Li Yao schlug mit der linken Hand auf den Tisch, und die Essstäbchen im Essstäbchenhalter auf dem Tisch sprangen heraus.
Gleichzeitig beschrieb er mit seiner linken Hand einen Bogen in der Luft.
Zisch, zisch, zisch...
Ein Dutzend Essstäbchen schossen wie scharfe Pfeile hervor.
Ah! Ah!

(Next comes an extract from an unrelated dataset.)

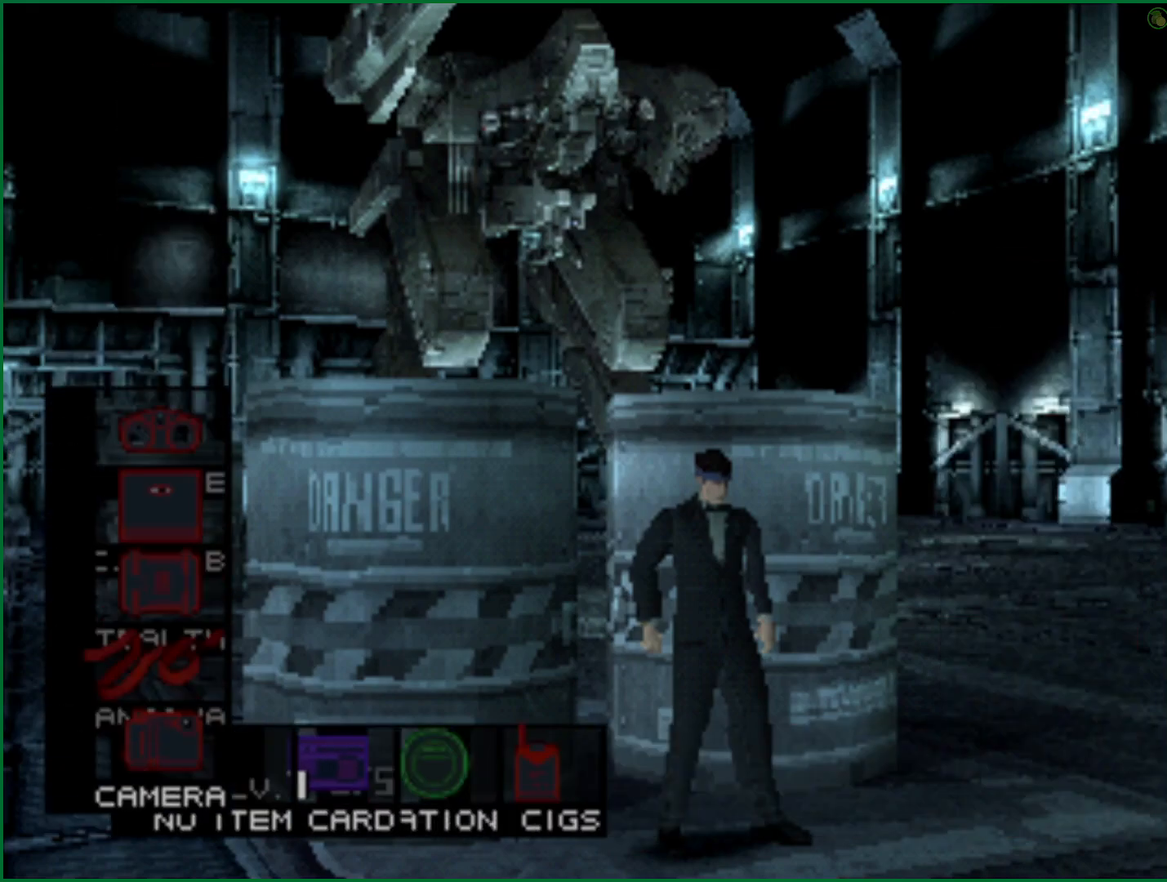
{"buttons": ["DPAD_UP"], "left_stick": "center", "right_stick": "center", "button_events": [[450, "DPAD_UP", "down"]]}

Ah!
Eine Reihe von Schreien ertönte.
Den vier Personen, die herbeieilten, steckten Essstäbchen in beiden Augen, und Blut floss in Strömen heraus.
Diese blinden Narren, da sie so blind sind, werden wir dafür sorgen, dass sie ihre Augen nie wieder öffnen!
Meister He war fassungslos, er hatte nie erwartet, dass die andere Partei so ein harter Brocken sein würde.
Er war nicht dumm; er hatte bereits erkannt, dass er seinem Gegner nicht gewachsen war.
Also fasste er einen schnellen Entschluss, drehte sich um und rannte davon.
"Ist es jetzt nicht zu spät zur Flucht?"
Li Yao sagte kühl.
Im Nu erschien er vor Hallenmeister He.
Außerdem umfasste seine Hand bereits den Hals von Meister He.
Dann, als ob sie ein Küken fangen wollten, nahmen sie Meister He mit.
Ein starkes Gefühl der Beklemmung überkam ihn, und Meister Hes Gesicht lief rot an, seine Augen waren voller Angst und Reue.
Hätte ich gewusst, was sie alles können, hätte ich mehr Leute mitnehmen sollen.
Hallenmeister He, mit hochrotem Kopf, drohte: „Ich bin einer der vier Hallenmeister von Wushuang City, ihr könnt mich nicht töten…“
Klicken!
Bevor er auch nur das Wort „Ich“ aussprechen konnte, neigte Meister He den Kopf zur Seite, und seine Stimme verstummte abrupt.
Der Ausdruck des Unglaubens lag noch immer auf seinem Gesicht.
Selbst im Tod konnte er nicht glauben, dass irgendjemand in Wushuang City es wagen würde, ihn zu töten.
Die Zuschauer in der Ferne waren alle fassungslos.
Dieser Kerl ist unglaublich dreist; er hat tatsächlich einen der vier Hallenmeister von Wushuang City direkt auf der Straße getötet.
Nach kurzem Schweigen brach jedoch plötzlich ein Ausbruch enthusiastischen Jubels aus.
Denn dieser Meister verhält sich gewöhnlich arrogant und schikaniert sie.
Obwohl Meister He und die Leute, die er mitgebracht hatte, ungefähr so stark waren wie Duan Tianya, die Nummer eins der Welt.
Im Vergleich zu Li Yao waren diese Leute jedoch bestenfalls unbedeutende Niemande.
Glück +27!
Wahres Qi +26!
...
Li Yaos Augen leuchteten auf. Das Kampfkunstniveau in dieser Welt war in der Tat erschreckend. Ein paar Schwächlinge hatten ihm tatsächlich über hundert Punkte wahres Qi verliehen.
Es scheint, als würde er bald die Qi-Veredelungsstufe durchbrechen und in die Geisterveredelungsstufe eintreten.
Nachdem er die Eigenschaften in sich aufgenommen hatte, stand er auf und sagte zu Xiao Nan: „Xiao Nan, lass uns deine Eltern rächen.“
Kapitel 208 Grausam und rücksichtslos, die verblüffte Dugu Yifang
Das prächtige Wushuang-Anwesen befindet sich im Herzen der Stadt Wushuang.
Die schiere Größe dieser Villa ist erstaunlich.
Die luxuriöse Einrichtung der Villa wirkte im Vergleich zu den bescheidenen Behausungen der Bürger aus der Unterschicht wie Himmel und Hölle.
In diesem Moment saß Dugu Yifang, der Stadtherr von Wushuang, in seinem Arbeitszimmer, hielt eine Schriftrolle mit dem überlieferten Kampfkunsthandbuch der Vorfahren von Wushuang in der Hand und studierte sie aufmerksam.
In diesem Moment klopfte es an der Tür.
"WHO?"
Dugu Yifang zwang sich zu einem ruhigen und herrischen Gesichtsausdruck.